- [MATERIAL FOR THE TASK]:
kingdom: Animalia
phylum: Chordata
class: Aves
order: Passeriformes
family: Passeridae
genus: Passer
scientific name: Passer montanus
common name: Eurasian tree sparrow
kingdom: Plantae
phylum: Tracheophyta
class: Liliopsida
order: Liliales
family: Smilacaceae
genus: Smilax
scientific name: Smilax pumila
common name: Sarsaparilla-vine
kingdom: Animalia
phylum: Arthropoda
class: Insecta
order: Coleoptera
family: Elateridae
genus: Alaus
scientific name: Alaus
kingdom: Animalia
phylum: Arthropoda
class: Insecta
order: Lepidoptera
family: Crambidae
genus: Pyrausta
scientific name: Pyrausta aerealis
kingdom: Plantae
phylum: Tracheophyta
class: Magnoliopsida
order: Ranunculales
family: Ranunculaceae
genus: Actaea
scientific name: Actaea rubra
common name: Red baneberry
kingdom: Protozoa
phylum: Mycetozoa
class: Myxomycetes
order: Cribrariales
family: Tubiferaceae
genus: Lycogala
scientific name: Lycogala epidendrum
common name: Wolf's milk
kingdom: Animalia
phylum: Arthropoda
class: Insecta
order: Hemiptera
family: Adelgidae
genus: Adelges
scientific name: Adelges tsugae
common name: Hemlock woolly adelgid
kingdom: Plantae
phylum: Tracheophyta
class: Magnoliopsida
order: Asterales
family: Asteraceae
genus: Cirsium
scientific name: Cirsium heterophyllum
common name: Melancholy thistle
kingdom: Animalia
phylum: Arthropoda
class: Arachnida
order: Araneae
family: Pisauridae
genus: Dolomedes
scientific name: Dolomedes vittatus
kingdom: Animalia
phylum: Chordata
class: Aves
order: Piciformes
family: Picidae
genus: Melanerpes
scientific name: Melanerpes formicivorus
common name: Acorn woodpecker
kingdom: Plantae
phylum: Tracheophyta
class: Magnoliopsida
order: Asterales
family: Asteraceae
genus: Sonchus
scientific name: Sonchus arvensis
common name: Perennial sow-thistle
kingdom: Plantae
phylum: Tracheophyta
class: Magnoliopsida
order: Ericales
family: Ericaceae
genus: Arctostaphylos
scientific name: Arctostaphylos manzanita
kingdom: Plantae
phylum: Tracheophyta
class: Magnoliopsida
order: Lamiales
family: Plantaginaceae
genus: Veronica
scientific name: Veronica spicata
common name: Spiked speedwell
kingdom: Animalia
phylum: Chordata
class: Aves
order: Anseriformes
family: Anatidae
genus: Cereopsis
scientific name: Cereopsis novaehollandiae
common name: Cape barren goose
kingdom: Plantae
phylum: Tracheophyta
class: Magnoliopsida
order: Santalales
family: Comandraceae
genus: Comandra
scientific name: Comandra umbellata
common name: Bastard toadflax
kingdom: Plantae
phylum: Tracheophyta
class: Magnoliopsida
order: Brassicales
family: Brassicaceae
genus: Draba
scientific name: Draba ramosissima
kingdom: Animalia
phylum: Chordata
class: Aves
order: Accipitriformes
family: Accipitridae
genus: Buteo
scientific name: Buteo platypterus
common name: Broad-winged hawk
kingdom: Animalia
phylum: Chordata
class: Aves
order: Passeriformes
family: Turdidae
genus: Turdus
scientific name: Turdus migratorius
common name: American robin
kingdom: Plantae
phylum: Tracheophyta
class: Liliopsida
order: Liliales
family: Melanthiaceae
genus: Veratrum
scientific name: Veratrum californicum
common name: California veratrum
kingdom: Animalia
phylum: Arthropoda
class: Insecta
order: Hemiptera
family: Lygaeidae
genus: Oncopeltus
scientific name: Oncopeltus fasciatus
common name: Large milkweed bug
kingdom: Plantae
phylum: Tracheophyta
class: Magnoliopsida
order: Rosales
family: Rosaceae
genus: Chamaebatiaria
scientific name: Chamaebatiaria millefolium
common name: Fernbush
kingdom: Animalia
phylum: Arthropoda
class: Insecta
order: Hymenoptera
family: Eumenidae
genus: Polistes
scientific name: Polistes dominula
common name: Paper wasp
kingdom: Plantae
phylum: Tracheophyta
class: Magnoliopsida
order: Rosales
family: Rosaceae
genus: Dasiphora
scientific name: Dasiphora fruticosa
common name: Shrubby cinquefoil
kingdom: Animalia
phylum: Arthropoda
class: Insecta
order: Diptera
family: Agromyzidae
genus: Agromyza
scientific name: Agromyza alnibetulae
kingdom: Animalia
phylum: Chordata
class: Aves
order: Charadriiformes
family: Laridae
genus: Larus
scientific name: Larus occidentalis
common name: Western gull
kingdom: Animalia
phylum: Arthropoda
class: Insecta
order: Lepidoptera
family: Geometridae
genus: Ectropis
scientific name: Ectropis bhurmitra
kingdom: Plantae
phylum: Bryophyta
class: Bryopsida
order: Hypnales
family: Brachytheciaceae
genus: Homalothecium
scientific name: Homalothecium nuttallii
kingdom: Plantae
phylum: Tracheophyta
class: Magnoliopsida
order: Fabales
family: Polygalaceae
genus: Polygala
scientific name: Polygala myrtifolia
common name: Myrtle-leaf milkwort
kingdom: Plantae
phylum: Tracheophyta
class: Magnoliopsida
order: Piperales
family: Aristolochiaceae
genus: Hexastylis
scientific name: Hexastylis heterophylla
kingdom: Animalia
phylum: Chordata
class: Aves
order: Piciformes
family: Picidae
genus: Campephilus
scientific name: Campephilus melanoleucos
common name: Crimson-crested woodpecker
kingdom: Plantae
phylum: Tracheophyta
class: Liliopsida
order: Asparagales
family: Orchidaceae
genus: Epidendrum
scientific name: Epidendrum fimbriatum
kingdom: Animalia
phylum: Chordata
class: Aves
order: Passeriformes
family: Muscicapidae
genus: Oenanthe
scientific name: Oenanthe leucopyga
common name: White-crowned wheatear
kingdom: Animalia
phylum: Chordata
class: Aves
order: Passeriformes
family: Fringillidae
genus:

- [TASK GOAL]:
Copy everything in the records from the line "family: Elateridae" down to the line "scientific name: Actaea rubra", including both of those lines.

- [SOLUTION FOR THIS EXERCISE]:
family: Elateridae
genus: Alaus
scientific name: Alaus
kingdom: Animalia
phylum: Arthropoda
class: Insecta
order: Lepidoptera
family: Crambidae
genus: Pyrausta
scientific name: Pyrausta aerealis
kingdom: Plantae
phylum: Tracheophyta
class: Magnoliopsida
order: Ranunculales
family: Ranunculaceae
genus: Actaea
scientific name: Actaea rubra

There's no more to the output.